The problem is that Cuba, with all its problems and limitations, is happier and has much less ecological footprint than the USA. The problem is that it's about fucking time to deal with our problems instead of hiding the head in some store full of nothing.
Each time you say nonsense children are dying for lack of justice in the economy and society. That is a problem we can tackle and is a problem worth tackling.
Each time you waste your time repeating bourgeois clichés, peasants are losing their harvests and cattle because the system just doesn't work for the people.
The problem is that you guys only want to keep your privileges and don't care about other people except maybe for a few minutes every Sunday at church, when you throw some change money to the agents of the Vatican, so they can fill their fat accounts with the pretext of all that damage that your elitist lifestyle creates.
The problem is that there is a war between Humankind and Earth on one side, and a bunch of vampires who rule the world. And that's a problem we have to solve or pay for it with our flesh and that of those who will come after us.
You choose: life or death, freedom or slavery, ecosocialism or a total disaster for all.
Of course, the world is full of cowards and vultures... but some of us just cannot fit in such roles.
comme on, Maju, you sound like some character from The Lord of the Rings, which is, by the way, a very popular book also among those freaking right-wing Baptist fundamentalists.
I told you once: there are more than two positions on almost anything.
Mind: the happiness thing is the most useless concept to compare populations. It has to do with character, as you describe the Basques. Those guys in castrolandia would be happier than the average US citizen or Basque whether they are under a dictatorship as castro's or under one like Baptista's or anything else, ceteris paribus they would be happier and it does not have to do with some socialism...by the way, still you should try to be coherent: you defend it but you say it is not a socialist regime...so what?
Have you read the HPI report? You'll notice that figure 6 (page 23) is a curve that shows how the HLY (happy life years) increases with GDP per capita but does in a quite odd way: for the first 5000 of GDP per capita, the HLY index grows almost vertically: from 10 to more than 50 (and these are supposed to be years of happiness and personal satisfaction in life), then it gets stuck and grows only slightly no matter how much money you add to the GDP.
The richest are only marginally happier than the poor, as long as these are not the extremely poor. The happiest country in the world is Costa Rica (but is rather poor).
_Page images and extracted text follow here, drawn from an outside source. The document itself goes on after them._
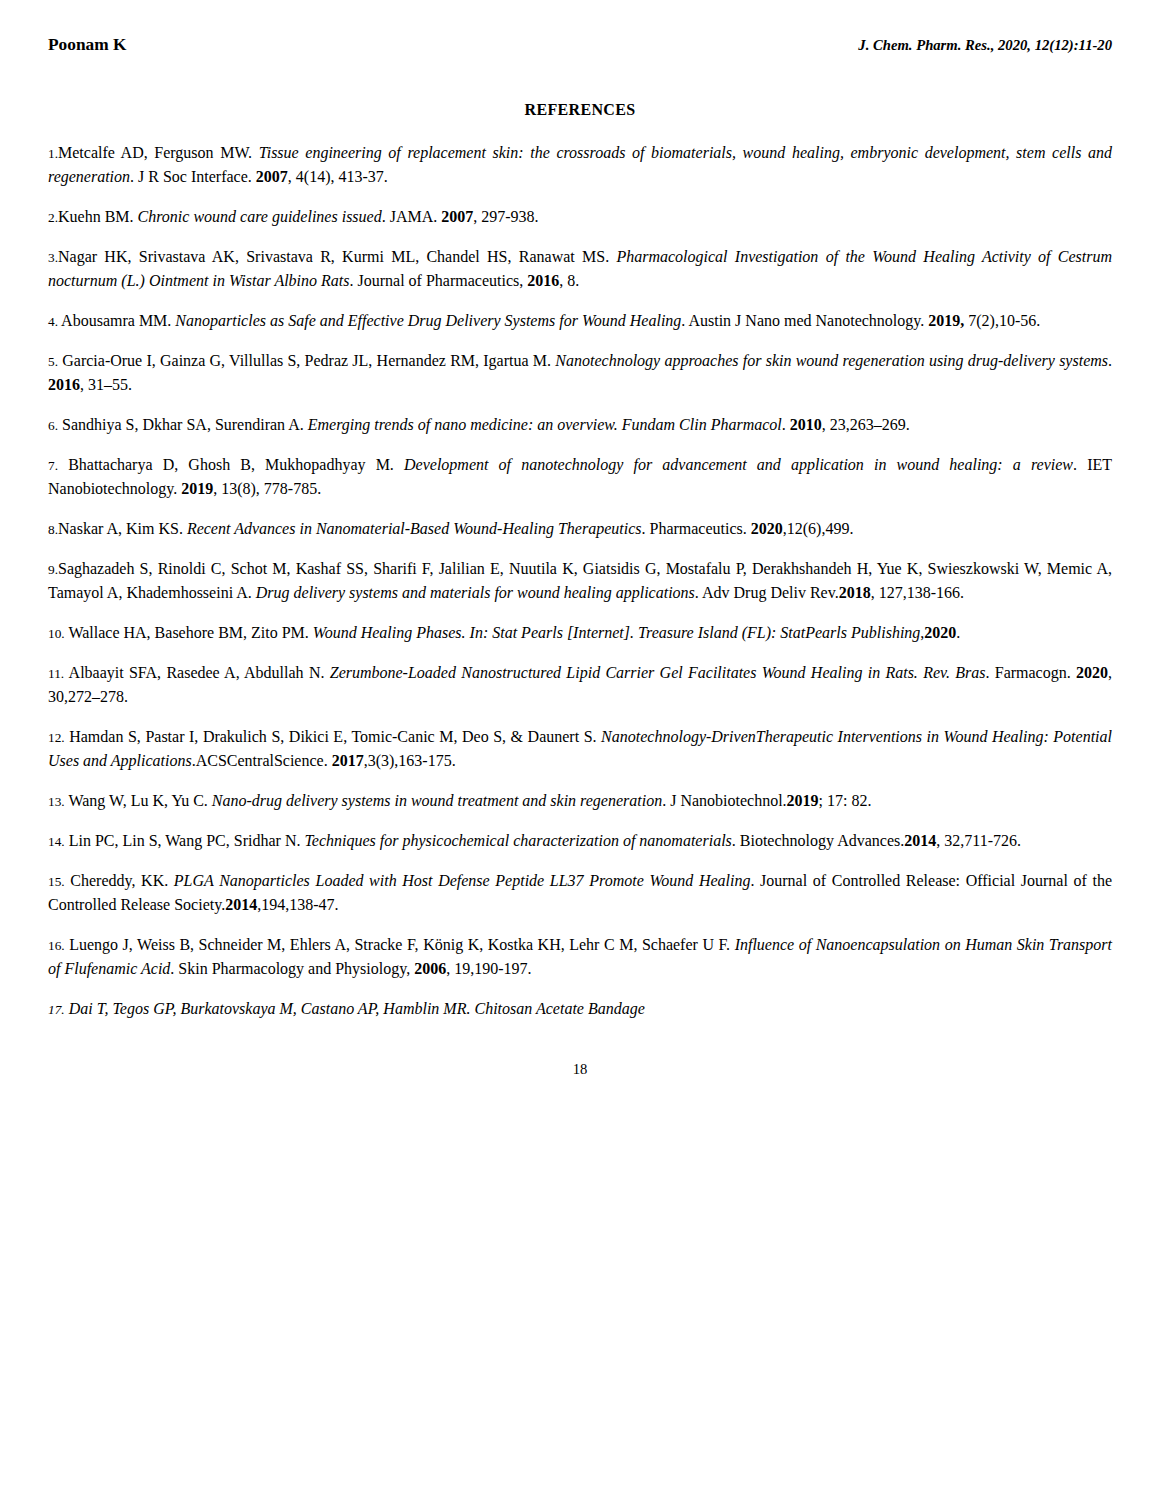Poonam K J. Chem. Pharm. Res., 2020, 12(12):11-20
REFERENCES
1. Metcalfe AD, Ferguson MW. Tissue engineering of replacement skin: the crossroads of biomaterials, wound healing, embryonic development, stem cells and regeneration. J R Soc Interface. 2007, 4(14), 413-37.
2. Kuehn BM. Chronic wound care guidelines issued. JAMA. 2007, 297-938.
3. Nagar HK, Srivastava AK, Srivastava R, Kurmi ML, Chandel HS, Ranawat MS. Pharmacological Investigation of the Wound Healing Activity of Cestrum nocturnum (L.) Ointment in Wistar Albino Rats. Journal of Pharmaceutics, 2016, 8.
4. Abousamra MM. Nanoparticles as Safe and Effective Drug Delivery Systems for Wound Healing. Austin J Nano med Nanotechnology. 2019, 7(2),10-56.
5. Garcia-Orue I, Gainza G, Villullas S, Pedraz JL, Hernandez RM, Igartua M. Nanotechnology approaches for skin wound regeneration using drug-delivery systems. 2016, 31–55.
6. Sandhiya S, Dkhar SA, Surendiran A. Emerging trends of nano medicine: an overview. Fundam Clin Pharmacol. 2010, 23,263–269.
7. Bhattacharya D, Ghosh B, Mukhopadhyay M. Development of nanotechnology for advancement and application in wound healing: a review. IET Nanobiotechnology. 2019, 13(8), 778-785.
8. Naskar A, Kim KS. Recent Advances in Nanomaterial-Based Wound-Healing Therapeutics. Pharmaceutics. 2020,12(6),499.
9. Saghazadeh S, Rinoldi C, Schot M, Kashaf SS, Sharifi F, Jalilian E, Nuutila K, Giatsidis G, Mostafalu P, Derakhshandeh H, Yue K, Swieszkowski W, Memic A, Tamayol A, Khademhosseini A. Drug delivery systems and materials for wound healing applications. Adv Drug Deliv Rev.2018, 127,138-166.
10. Wallace HA, Basehore BM, Zito PM. Wound Healing Phases. In: Stat Pearls [Internet]. Treasure Island (FL): StatPearls Publishing,2020.
11. Albaayit SFA, Rasedee A, Abdullah N. Zerumbone-Loaded Nanostructured Lipid Carrier Gel Facilitates Wound Healing in Rats. Rev. Bras. Farmacogn. 2020, 30,272–278.
12. Hamdan S, Pastar I, Drakulich S, Dikici E, Tomic-Canic M, Deo S, & Daunert S. Nanotechnology-DrivenTherapeutic Interventions in Wound Healing: Potential Uses and Applications.ACSCentralScience. 2017,3(3),163-175.
13. Wang W, Lu K, Yu C. Nano-drug delivery systems in wound treatment and skin regeneration. J Nanobiotechnol.2019; 17: 82.
14. Lin PC, Lin S, Wang PC, Sridhar N. Techniques for physicochemical characterization of nanomaterials. Biotechnology Advances.2014, 32,711-726.
15. Chereddy, KK. PLGA Nanoparticles Loaded with Host Defense Peptide LL37 Promote Wound Healing. Journal of Controlled Release: Official Journal of the Controlled Release Society.2014,194,138-47.
16. Luengo J, Weiss B, Schneider M, Ehlers A, Stracke F, König K, Kostka KH, Lehr C M, Schaefer U F. Influence of Nanoencapsulation on Human Skin Transport of Flufenamic Acid. Skin Pharmacology and Physiology, 2006, 19,190-197.
17. Dai T, Tegos GP, Burkatovskaya M, Castano AP, Hamblin MR. Chitosan Acetate Bandage
18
You can improve life satisfaction a lot without any need for more consume.
And obviously more consume/production causes more damage to the planet. So the best place to be in the HPI is with a rather low GDP but a long life full of satisfactions. Most of Latin America is close to that green area (fig. 8, p. 26) or even inside it.
So keep it up, guys, you're doing well.
I do defend socialism. I'm not so sure I defend "a socialist regime", whatever that is.
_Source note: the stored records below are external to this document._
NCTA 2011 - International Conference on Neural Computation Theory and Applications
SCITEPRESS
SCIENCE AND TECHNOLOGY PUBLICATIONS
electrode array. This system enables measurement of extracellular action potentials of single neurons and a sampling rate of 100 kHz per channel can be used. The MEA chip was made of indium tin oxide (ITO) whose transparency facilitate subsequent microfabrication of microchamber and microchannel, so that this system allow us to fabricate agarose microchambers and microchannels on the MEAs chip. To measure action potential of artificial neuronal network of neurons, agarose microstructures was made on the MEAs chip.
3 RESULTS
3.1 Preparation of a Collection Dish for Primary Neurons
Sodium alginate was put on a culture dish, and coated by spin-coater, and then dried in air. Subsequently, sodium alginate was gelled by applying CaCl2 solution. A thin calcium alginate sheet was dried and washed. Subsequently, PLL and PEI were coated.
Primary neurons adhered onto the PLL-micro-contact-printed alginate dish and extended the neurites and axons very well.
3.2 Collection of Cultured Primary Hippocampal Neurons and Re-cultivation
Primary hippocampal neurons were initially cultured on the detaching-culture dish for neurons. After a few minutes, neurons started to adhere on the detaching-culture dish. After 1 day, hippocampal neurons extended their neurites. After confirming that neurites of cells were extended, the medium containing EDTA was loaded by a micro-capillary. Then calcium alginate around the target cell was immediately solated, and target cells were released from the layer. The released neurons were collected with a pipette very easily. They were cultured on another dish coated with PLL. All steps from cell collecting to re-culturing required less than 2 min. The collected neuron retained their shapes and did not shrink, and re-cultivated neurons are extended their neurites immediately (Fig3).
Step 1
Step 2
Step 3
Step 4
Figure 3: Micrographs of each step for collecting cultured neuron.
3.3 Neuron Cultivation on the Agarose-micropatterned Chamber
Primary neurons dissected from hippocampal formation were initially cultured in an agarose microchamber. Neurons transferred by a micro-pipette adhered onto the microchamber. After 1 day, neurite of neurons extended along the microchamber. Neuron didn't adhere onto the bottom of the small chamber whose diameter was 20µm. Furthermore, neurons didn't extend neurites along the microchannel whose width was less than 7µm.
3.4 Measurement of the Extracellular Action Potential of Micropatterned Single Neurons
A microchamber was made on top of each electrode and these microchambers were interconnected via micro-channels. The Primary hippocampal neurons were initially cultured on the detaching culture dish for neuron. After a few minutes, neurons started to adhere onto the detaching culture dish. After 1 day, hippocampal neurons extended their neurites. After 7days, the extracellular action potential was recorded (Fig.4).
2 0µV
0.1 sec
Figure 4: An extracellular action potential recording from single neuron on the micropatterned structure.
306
Socialism is social and economic, rather than political. Politics is just a mean to an end: to guarantee that there is social and economic justice, that work is not anymore alienated, that people rule themselves, that we don't destroy our only planet.
Everybody in the West is a big earner and parasite relative to the Third World.
Their populations want to enjoy a western standard of living. That would be true "social and economic justice" but the Earth might not be able to stand it.
I am lucky to have been born in a rich country (I'd starve in most of the world) so I count my blessings instead of sending my blood pressure up.
Like Dawkins says "some people are going to get hurt, other people are going to get lucky, and you won't find any rhyme or reason in it, nor any justice".
But you only play for yourself and this game can't be won individually.
Believe it or not society and planetary management is a cooperative kind of game. Too bad we are not taught how to play these real games.